McGill actively encourages its community to cycle to campus and to learn all the skills they need to maintain this habit. The SPF has provided the means to create an outdoor bicycle repair station with a bike repair rack and to two manual tire pumps, located outside the bookstore. The rack itself is made with 100% recyclable materials and is supplied with eight theft-resistant tools allowing cyclists to make minor repairs immediately and locally.
The ‘Anti-Oppression Programme’ Project sought to establish a new dialogue and standards for acceptable practices of social, human and institutional sustainability in issues that new students at McGill Residences face such as race, religion, culture, mental health and coping. The programme, which was led by coordinator Emily Yee Clare, developed workshops and resources for students and staff in Residences and within the McGill Community.
'Linking Action and Research on Sustainability' (LARS) is a new science communication initiative which aims to provide visibility for McGill scholars working on positive contributions/solutions to sustainability related problems. The goal is to help McGill scholars to engage in outreach and share their work with a broader audience, through brown bag lunch events, videos, blog posts, and workshops, with a focus on social media and online promotion.

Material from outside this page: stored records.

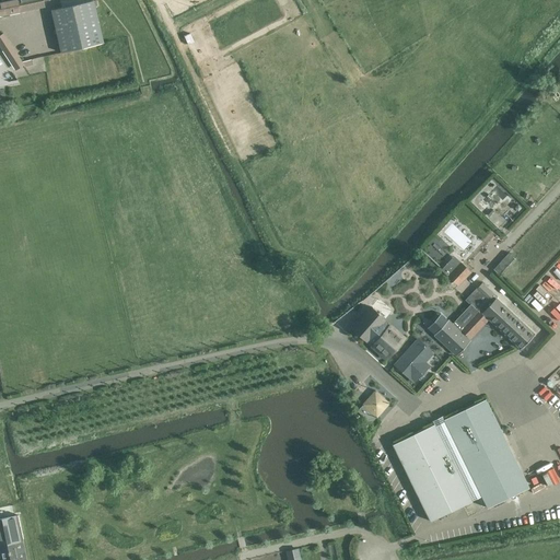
[(43,0),(10,0),(0,2),(0,15),(44,6),(43,0)]
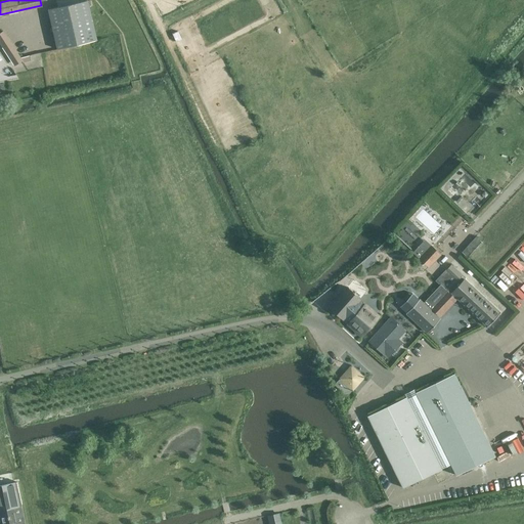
[(88,0),(86,1),(85,0),(56,0),(58,7),(47,9),(56,49),(97,40),(88,0)]
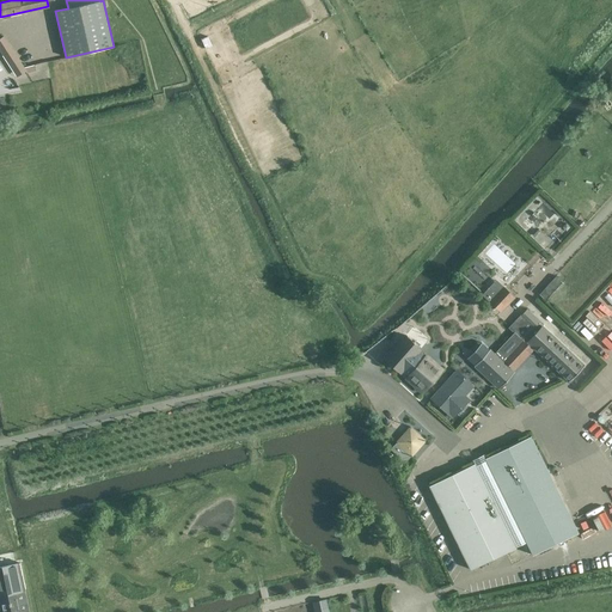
[(26,67),(5,36),(0,40),(0,46),(20,75),(26,71),(26,73),(36,71),(35,65),(26,67)]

Macdonald Campus' 'Farm-to-School' project is a fun and innovative programme that teaches schoolchildren to value and appreciate the food they eat as they learn, hands-on, about its production from seed to table. The project is a co-operative educational venture between McGill University students and the children of Joseph-Henrico elementary school of Baie-d'Urfé.
BIO BLITZ McGill is a one-day biological discovery event for students on the downtown and Macdonald campuses of McGill University that takes place once in April and again in September. Participants are taken on an expertly-guided tour of the flora and fauna found on campus, and their recorded observations help create a baseline inventory that can be used to evaluate changes in biodiveristy and/or to guide land-use decisions.
The Plate Club is a service on campus that offers the free use of quality reusable dishware and utensils in place of disposable, typically paper or Styrofoam, items. The Plate Club offers their inventory to members of the McGill community in the SSMU cafeteria, and to groups holding events; their ultimate goal being to reduce waste while promoting sustainability and awareness on campus.